▸ **WORK TO DO**
Express the lines from the start of the records through the line containing "11L107 43L151 31L129", inclusive, as a numbered list. Omit any blank lines, and leave the pictures out of the answer.

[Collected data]
_ _ _ _ _

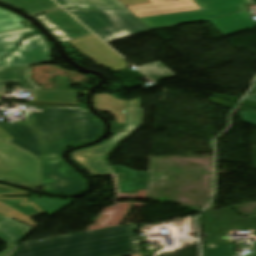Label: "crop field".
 <instances>
[{
	"label": "crop field",
	"mask_w": 256,
	"mask_h": 256,
	"mask_svg": "<svg viewBox=\"0 0 256 256\" xmlns=\"http://www.w3.org/2000/svg\"><path fill=\"white\" fill-rule=\"evenodd\" d=\"M26 121L42 137L47 158L41 159L42 183L46 192L71 194L85 189L82 177L59 157L67 146L97 139L104 126L86 109L31 108Z\"/></svg>",
	"instance_id": "crop-field-1"
},
{
	"label": "crop field",
	"mask_w": 256,
	"mask_h": 256,
	"mask_svg": "<svg viewBox=\"0 0 256 256\" xmlns=\"http://www.w3.org/2000/svg\"><path fill=\"white\" fill-rule=\"evenodd\" d=\"M139 252L132 224L20 244L11 256H128Z\"/></svg>",
	"instance_id": "crop-field-2"
},
{
	"label": "crop field",
	"mask_w": 256,
	"mask_h": 256,
	"mask_svg": "<svg viewBox=\"0 0 256 256\" xmlns=\"http://www.w3.org/2000/svg\"><path fill=\"white\" fill-rule=\"evenodd\" d=\"M202 10L141 18L151 29L210 21L223 37L256 27L243 6L249 0H193ZM237 12H241L238 14Z\"/></svg>",
	"instance_id": "crop-field-3"
},
{
	"label": "crop field",
	"mask_w": 256,
	"mask_h": 256,
	"mask_svg": "<svg viewBox=\"0 0 256 256\" xmlns=\"http://www.w3.org/2000/svg\"><path fill=\"white\" fill-rule=\"evenodd\" d=\"M68 11L107 43L151 31L129 10L88 11L73 9Z\"/></svg>",
	"instance_id": "crop-field-4"
},
{
	"label": "crop field",
	"mask_w": 256,
	"mask_h": 256,
	"mask_svg": "<svg viewBox=\"0 0 256 256\" xmlns=\"http://www.w3.org/2000/svg\"><path fill=\"white\" fill-rule=\"evenodd\" d=\"M141 98L127 101L125 115V132L116 134L112 139L75 151L70 157L92 176L111 175L105 156L111 149L140 125Z\"/></svg>",
	"instance_id": "crop-field-5"
},
{
	"label": "crop field",
	"mask_w": 256,
	"mask_h": 256,
	"mask_svg": "<svg viewBox=\"0 0 256 256\" xmlns=\"http://www.w3.org/2000/svg\"><path fill=\"white\" fill-rule=\"evenodd\" d=\"M26 191L0 185V196L27 195ZM39 196L27 198H0V214L23 222L32 227L37 225L28 218L46 213L50 217L68 206L73 201L38 199ZM34 201L32 203L31 201Z\"/></svg>",
	"instance_id": "crop-field-6"
},
{
	"label": "crop field",
	"mask_w": 256,
	"mask_h": 256,
	"mask_svg": "<svg viewBox=\"0 0 256 256\" xmlns=\"http://www.w3.org/2000/svg\"><path fill=\"white\" fill-rule=\"evenodd\" d=\"M0 177L39 189L40 160L0 139Z\"/></svg>",
	"instance_id": "crop-field-7"
},
{
	"label": "crop field",
	"mask_w": 256,
	"mask_h": 256,
	"mask_svg": "<svg viewBox=\"0 0 256 256\" xmlns=\"http://www.w3.org/2000/svg\"><path fill=\"white\" fill-rule=\"evenodd\" d=\"M204 233H208L209 238H203L202 256H235L236 252L229 250L233 243L227 241H220L219 237L225 235L227 232L236 229L247 231V229H255L256 233V217L205 225L202 226Z\"/></svg>",
	"instance_id": "crop-field-8"
},
{
	"label": "crop field",
	"mask_w": 256,
	"mask_h": 256,
	"mask_svg": "<svg viewBox=\"0 0 256 256\" xmlns=\"http://www.w3.org/2000/svg\"><path fill=\"white\" fill-rule=\"evenodd\" d=\"M69 42L80 54L87 56L94 63L103 65L107 69L116 71L128 66L123 62L124 59L94 35Z\"/></svg>",
	"instance_id": "crop-field-9"
},
{
	"label": "crop field",
	"mask_w": 256,
	"mask_h": 256,
	"mask_svg": "<svg viewBox=\"0 0 256 256\" xmlns=\"http://www.w3.org/2000/svg\"><path fill=\"white\" fill-rule=\"evenodd\" d=\"M51 61V52L44 50L39 37H30L21 42L13 53L0 63V68L34 66Z\"/></svg>",
	"instance_id": "crop-field-10"
},
{
	"label": "crop field",
	"mask_w": 256,
	"mask_h": 256,
	"mask_svg": "<svg viewBox=\"0 0 256 256\" xmlns=\"http://www.w3.org/2000/svg\"><path fill=\"white\" fill-rule=\"evenodd\" d=\"M151 3L129 6L139 17L200 9L191 0H149ZM137 16V17H138Z\"/></svg>",
	"instance_id": "crop-field-11"
},
{
	"label": "crop field",
	"mask_w": 256,
	"mask_h": 256,
	"mask_svg": "<svg viewBox=\"0 0 256 256\" xmlns=\"http://www.w3.org/2000/svg\"><path fill=\"white\" fill-rule=\"evenodd\" d=\"M0 127L6 131L15 140L8 142L38 156L45 157L42 153L38 134L22 122L10 125L8 121L0 124Z\"/></svg>",
	"instance_id": "crop-field-12"
},
{
	"label": "crop field",
	"mask_w": 256,
	"mask_h": 256,
	"mask_svg": "<svg viewBox=\"0 0 256 256\" xmlns=\"http://www.w3.org/2000/svg\"><path fill=\"white\" fill-rule=\"evenodd\" d=\"M111 168L117 193L138 194V191L147 189L148 172L132 171L120 166Z\"/></svg>",
	"instance_id": "crop-field-13"
},
{
	"label": "crop field",
	"mask_w": 256,
	"mask_h": 256,
	"mask_svg": "<svg viewBox=\"0 0 256 256\" xmlns=\"http://www.w3.org/2000/svg\"><path fill=\"white\" fill-rule=\"evenodd\" d=\"M33 230L25 224L12 219L8 221L0 216V239L6 243V248L0 256H10L17 245Z\"/></svg>",
	"instance_id": "crop-field-14"
},
{
	"label": "crop field",
	"mask_w": 256,
	"mask_h": 256,
	"mask_svg": "<svg viewBox=\"0 0 256 256\" xmlns=\"http://www.w3.org/2000/svg\"><path fill=\"white\" fill-rule=\"evenodd\" d=\"M44 14L71 40L92 34L64 10H55Z\"/></svg>",
	"instance_id": "crop-field-15"
},
{
	"label": "crop field",
	"mask_w": 256,
	"mask_h": 256,
	"mask_svg": "<svg viewBox=\"0 0 256 256\" xmlns=\"http://www.w3.org/2000/svg\"><path fill=\"white\" fill-rule=\"evenodd\" d=\"M93 102L98 112H109L118 124H124L125 101L113 99L109 94H99L94 96Z\"/></svg>",
	"instance_id": "crop-field-16"
},
{
	"label": "crop field",
	"mask_w": 256,
	"mask_h": 256,
	"mask_svg": "<svg viewBox=\"0 0 256 256\" xmlns=\"http://www.w3.org/2000/svg\"><path fill=\"white\" fill-rule=\"evenodd\" d=\"M64 8L77 7L87 9H125L118 0H57ZM60 4V5H61Z\"/></svg>",
	"instance_id": "crop-field-17"
},
{
	"label": "crop field",
	"mask_w": 256,
	"mask_h": 256,
	"mask_svg": "<svg viewBox=\"0 0 256 256\" xmlns=\"http://www.w3.org/2000/svg\"><path fill=\"white\" fill-rule=\"evenodd\" d=\"M34 99L46 102L77 103L76 92L61 90H37L34 91Z\"/></svg>",
	"instance_id": "crop-field-18"
},
{
	"label": "crop field",
	"mask_w": 256,
	"mask_h": 256,
	"mask_svg": "<svg viewBox=\"0 0 256 256\" xmlns=\"http://www.w3.org/2000/svg\"><path fill=\"white\" fill-rule=\"evenodd\" d=\"M8 3H11L24 11L28 12L31 15L38 14L40 12L56 9L59 6L54 3L52 0H3Z\"/></svg>",
	"instance_id": "crop-field-19"
},
{
	"label": "crop field",
	"mask_w": 256,
	"mask_h": 256,
	"mask_svg": "<svg viewBox=\"0 0 256 256\" xmlns=\"http://www.w3.org/2000/svg\"><path fill=\"white\" fill-rule=\"evenodd\" d=\"M32 31L31 28L0 34V62L18 47V41L23 33Z\"/></svg>",
	"instance_id": "crop-field-20"
},
{
	"label": "crop field",
	"mask_w": 256,
	"mask_h": 256,
	"mask_svg": "<svg viewBox=\"0 0 256 256\" xmlns=\"http://www.w3.org/2000/svg\"><path fill=\"white\" fill-rule=\"evenodd\" d=\"M234 219H240V217L230 208H225L221 210L205 212L203 215L199 216V224L205 225Z\"/></svg>",
	"instance_id": "crop-field-21"
},
{
	"label": "crop field",
	"mask_w": 256,
	"mask_h": 256,
	"mask_svg": "<svg viewBox=\"0 0 256 256\" xmlns=\"http://www.w3.org/2000/svg\"><path fill=\"white\" fill-rule=\"evenodd\" d=\"M147 76H149L153 81L161 80L174 75L160 62H154L138 67Z\"/></svg>",
	"instance_id": "crop-field-22"
},
{
	"label": "crop field",
	"mask_w": 256,
	"mask_h": 256,
	"mask_svg": "<svg viewBox=\"0 0 256 256\" xmlns=\"http://www.w3.org/2000/svg\"><path fill=\"white\" fill-rule=\"evenodd\" d=\"M25 20L22 16L0 9V32L23 28L20 24Z\"/></svg>",
	"instance_id": "crop-field-23"
},
{
	"label": "crop field",
	"mask_w": 256,
	"mask_h": 256,
	"mask_svg": "<svg viewBox=\"0 0 256 256\" xmlns=\"http://www.w3.org/2000/svg\"><path fill=\"white\" fill-rule=\"evenodd\" d=\"M52 35L60 42L70 40L60 29H58L44 14L34 16Z\"/></svg>",
	"instance_id": "crop-field-24"
},
{
	"label": "crop field",
	"mask_w": 256,
	"mask_h": 256,
	"mask_svg": "<svg viewBox=\"0 0 256 256\" xmlns=\"http://www.w3.org/2000/svg\"><path fill=\"white\" fill-rule=\"evenodd\" d=\"M15 82H21L24 87L27 89H36L38 88L30 79H29V67L15 69Z\"/></svg>",
	"instance_id": "crop-field-25"
},
{
	"label": "crop field",
	"mask_w": 256,
	"mask_h": 256,
	"mask_svg": "<svg viewBox=\"0 0 256 256\" xmlns=\"http://www.w3.org/2000/svg\"><path fill=\"white\" fill-rule=\"evenodd\" d=\"M14 82V68L0 69V83Z\"/></svg>",
	"instance_id": "crop-field-26"
},
{
	"label": "crop field",
	"mask_w": 256,
	"mask_h": 256,
	"mask_svg": "<svg viewBox=\"0 0 256 256\" xmlns=\"http://www.w3.org/2000/svg\"><path fill=\"white\" fill-rule=\"evenodd\" d=\"M242 121L256 125V113L240 111Z\"/></svg>",
	"instance_id": "crop-field-27"
},
{
	"label": "crop field",
	"mask_w": 256,
	"mask_h": 256,
	"mask_svg": "<svg viewBox=\"0 0 256 256\" xmlns=\"http://www.w3.org/2000/svg\"><path fill=\"white\" fill-rule=\"evenodd\" d=\"M32 29H33V32L24 34L22 36V38L20 39V41L23 40L26 37L37 35V36H39L41 38V40H42V42L44 44L45 49H49L50 46H49L48 42H46V39L41 34L38 33L39 31L35 27H33Z\"/></svg>",
	"instance_id": "crop-field-28"
},
{
	"label": "crop field",
	"mask_w": 256,
	"mask_h": 256,
	"mask_svg": "<svg viewBox=\"0 0 256 256\" xmlns=\"http://www.w3.org/2000/svg\"><path fill=\"white\" fill-rule=\"evenodd\" d=\"M209 102L233 109L236 104L211 97Z\"/></svg>",
	"instance_id": "crop-field-29"
},
{
	"label": "crop field",
	"mask_w": 256,
	"mask_h": 256,
	"mask_svg": "<svg viewBox=\"0 0 256 256\" xmlns=\"http://www.w3.org/2000/svg\"><path fill=\"white\" fill-rule=\"evenodd\" d=\"M119 1H120L121 3H123L125 6L149 2L148 0H119Z\"/></svg>",
	"instance_id": "crop-field-30"
},
{
	"label": "crop field",
	"mask_w": 256,
	"mask_h": 256,
	"mask_svg": "<svg viewBox=\"0 0 256 256\" xmlns=\"http://www.w3.org/2000/svg\"><path fill=\"white\" fill-rule=\"evenodd\" d=\"M214 97H218V98L229 100V101L236 102V103H238V101H239L238 98H233V97H228V96H223V95H218V94H215Z\"/></svg>",
	"instance_id": "crop-field-31"
},
{
	"label": "crop field",
	"mask_w": 256,
	"mask_h": 256,
	"mask_svg": "<svg viewBox=\"0 0 256 256\" xmlns=\"http://www.w3.org/2000/svg\"><path fill=\"white\" fill-rule=\"evenodd\" d=\"M241 105L251 107V108H256V102H253V101L244 100Z\"/></svg>",
	"instance_id": "crop-field-32"
},
{
	"label": "crop field",
	"mask_w": 256,
	"mask_h": 256,
	"mask_svg": "<svg viewBox=\"0 0 256 256\" xmlns=\"http://www.w3.org/2000/svg\"><path fill=\"white\" fill-rule=\"evenodd\" d=\"M245 256H256V243L253 244L252 252Z\"/></svg>",
	"instance_id": "crop-field-33"
},
{
	"label": "crop field",
	"mask_w": 256,
	"mask_h": 256,
	"mask_svg": "<svg viewBox=\"0 0 256 256\" xmlns=\"http://www.w3.org/2000/svg\"><path fill=\"white\" fill-rule=\"evenodd\" d=\"M245 99L256 101V94L249 95Z\"/></svg>",
	"instance_id": "crop-field-34"
},
{
	"label": "crop field",
	"mask_w": 256,
	"mask_h": 256,
	"mask_svg": "<svg viewBox=\"0 0 256 256\" xmlns=\"http://www.w3.org/2000/svg\"><path fill=\"white\" fill-rule=\"evenodd\" d=\"M237 110L256 112V110L254 109H248V108H242V107H239Z\"/></svg>",
	"instance_id": "crop-field-35"
}]
</instances>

_ _ _ _ _

▸ **EXERCISE RESULT**
1. Label: "crop field".
2.  <instances>
3. [{
4. 	"label": "crop field",
5. 	"mask_w": 256,
6. 	"mask_h": 256,
7. 	"mask_svg": "<svg viewBox=\"0 0 256 256\" xmlns=\"http://www.w3.org/2000/svg\"><path fill=\"white\" fill-rule=\"evenodd\" d=\"M26 121L42 137L47 158L41 159L42 183L46 192L71 194L85 189L82 177L59 157L67 146L97 139L104 126L86 109L31 108Z\"/></svg>",
8. 	"instance_id": "crop-field-1"
9. },
10. {
11. 	"label": "crop field",
12. 	"mask_w": 256,
13. 	"mask_h": 256,
14. 	"mask_svg": "<svg viewBox=\"0 0 256 256\" xmlns=\"http://www.w3.org/2000/svg\"><path fill=\"white\" fill-rule=\"evenodd\" d=\"M139 252L132 224L20 244L11 256H128Z\"/></svg>",
15. 	"instance_id": "crop-field-2"
16. },
17. {
18. 	"label": "crop field",
19. 	"mask_w": 256,
20. 	"mask_h": 256,
21. 	"mask_svg": "<svg viewBox=\"0 0 256 256\" xmlns=\"http://www.w3.org/2000/svg\"><path fill=\"white\" fill-rule=\"evenodd\" d=\"M202 10L141 18L151 29L210 21L223 37L256 27L243 6L249 0H193ZM237 12H241L238 14Z\"/></svg>",
22. 	"instance_id": "crop-field-3"
23. },
24. {
25. 	"label": "crop field",
26. 	"mask_w": 256,
27. 	"mask_h": 256,
28. 	"mask_svg": "<svg viewBox=\"0 0 256 256\" xmlns=\"http://www.w3.org/2000/svg\"><path fill=\"white\" fill-rule=\"evenodd\" d=\"M68 11L107 43L151 31L129 10L88 11L73 9Z\"/></svg>",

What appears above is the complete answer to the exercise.